Sunday, February 7, 2010

IronPython Dictionaries Memory Cost

Maintaining a mapping as a dictionary can be quite expensive in terms of memory, more than one would expect. A couple of days ago I have checked with windbg how much a single entry in a dictionary mapping pairs to ints costs. The code I measured is:

d = {(1, 2): 3}

I have executed it in IronPython 2.6.

The graph below depicts what I saw on the heap. Each box represents a single word in memory. In a 32 bit system, a word is 4 bytes.

Every object in .NET runtime has an overhead of two words. These are the pointer to its class and some house-keeping data, which I don't know much about. Allegedly some part of it is used for object locking.

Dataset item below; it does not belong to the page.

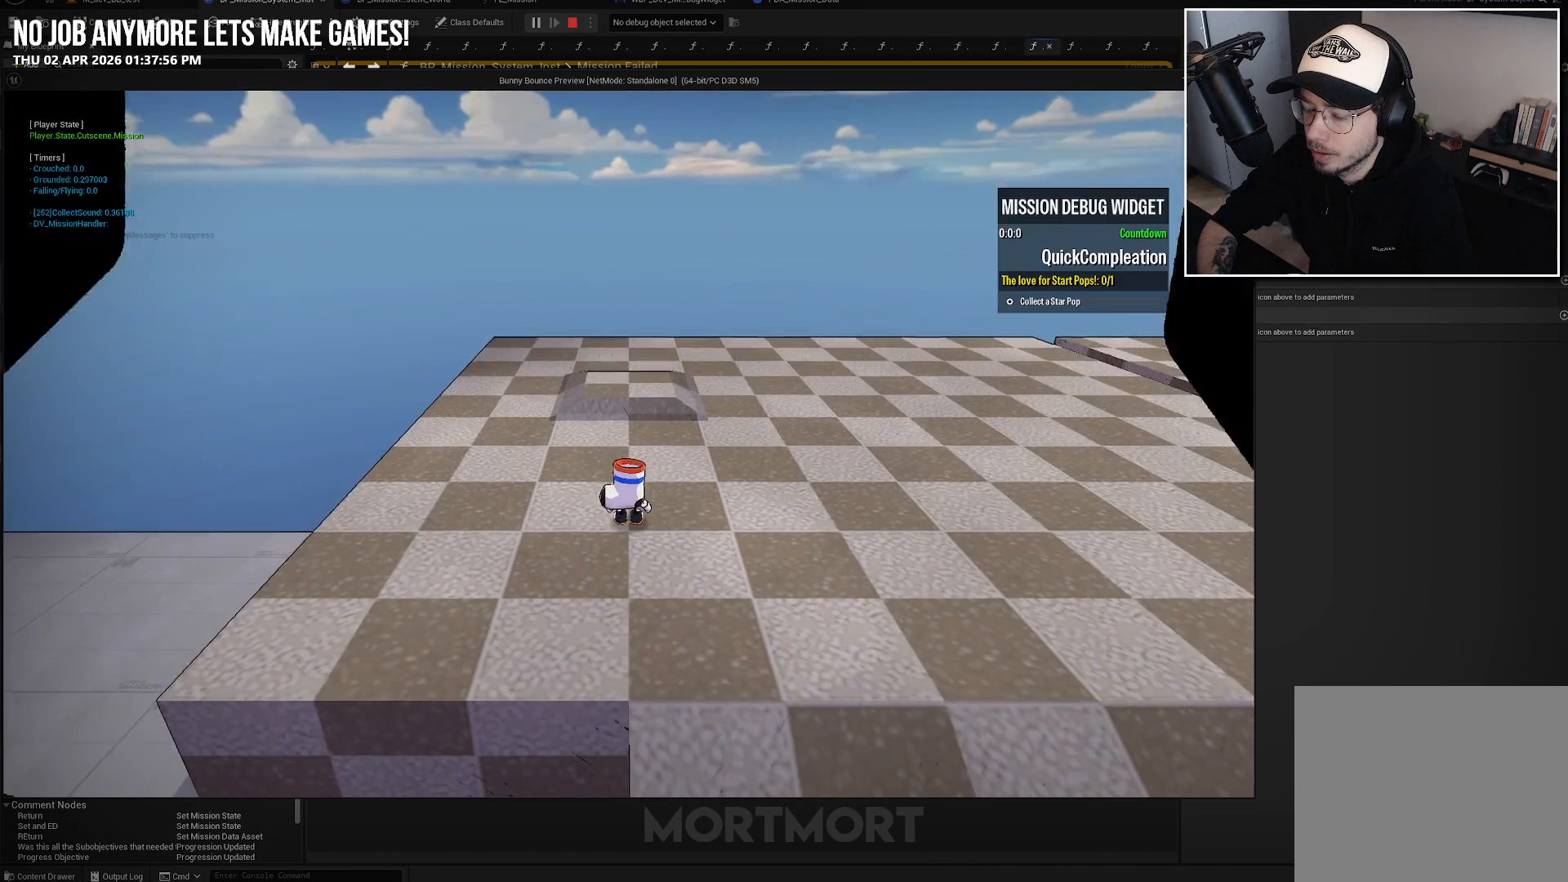
{"buttons": [], "left_stick": "left", "right_stick": "center", "events": [[167, "left_stick", "left"]]}
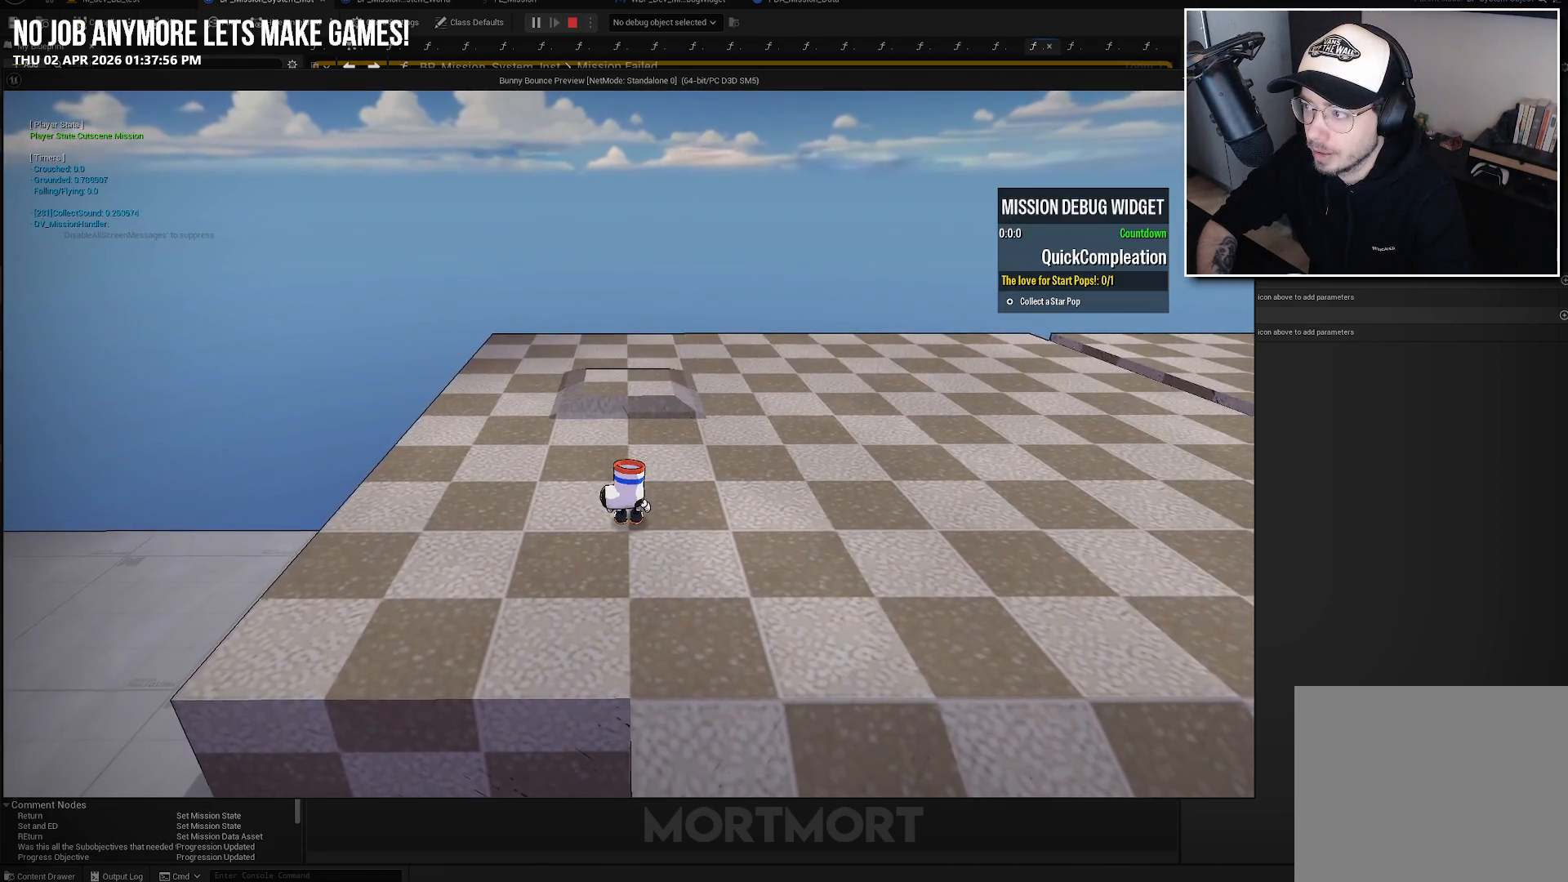
{"buttons": [], "left_stick": "up-left", "right_stick": "center", "events": [[250, "left_stick", "up-left"]]}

The graph shows objects below buckets array, these are the only that count. A dictionary is a hashtable which is implemented with an array of buckets. Each item in the dictionary is kept in a bucket. The size of the Bucket object determines the size of an entry in the dictionary.

There are 23 boxes in the Bucket's subtree, which means its size is 23 * 4 = 92 bytes. Quite a lot. A million numbers in that dictionary would take almost 100 megabytes!

The main reason it comes out as that many is the generality of the dictionary. The fact that it can store objects of arbitrary types means that the numbers must be boxed. .NET generic collections, when specialized for ints, would store numbers in place saving a lot of space.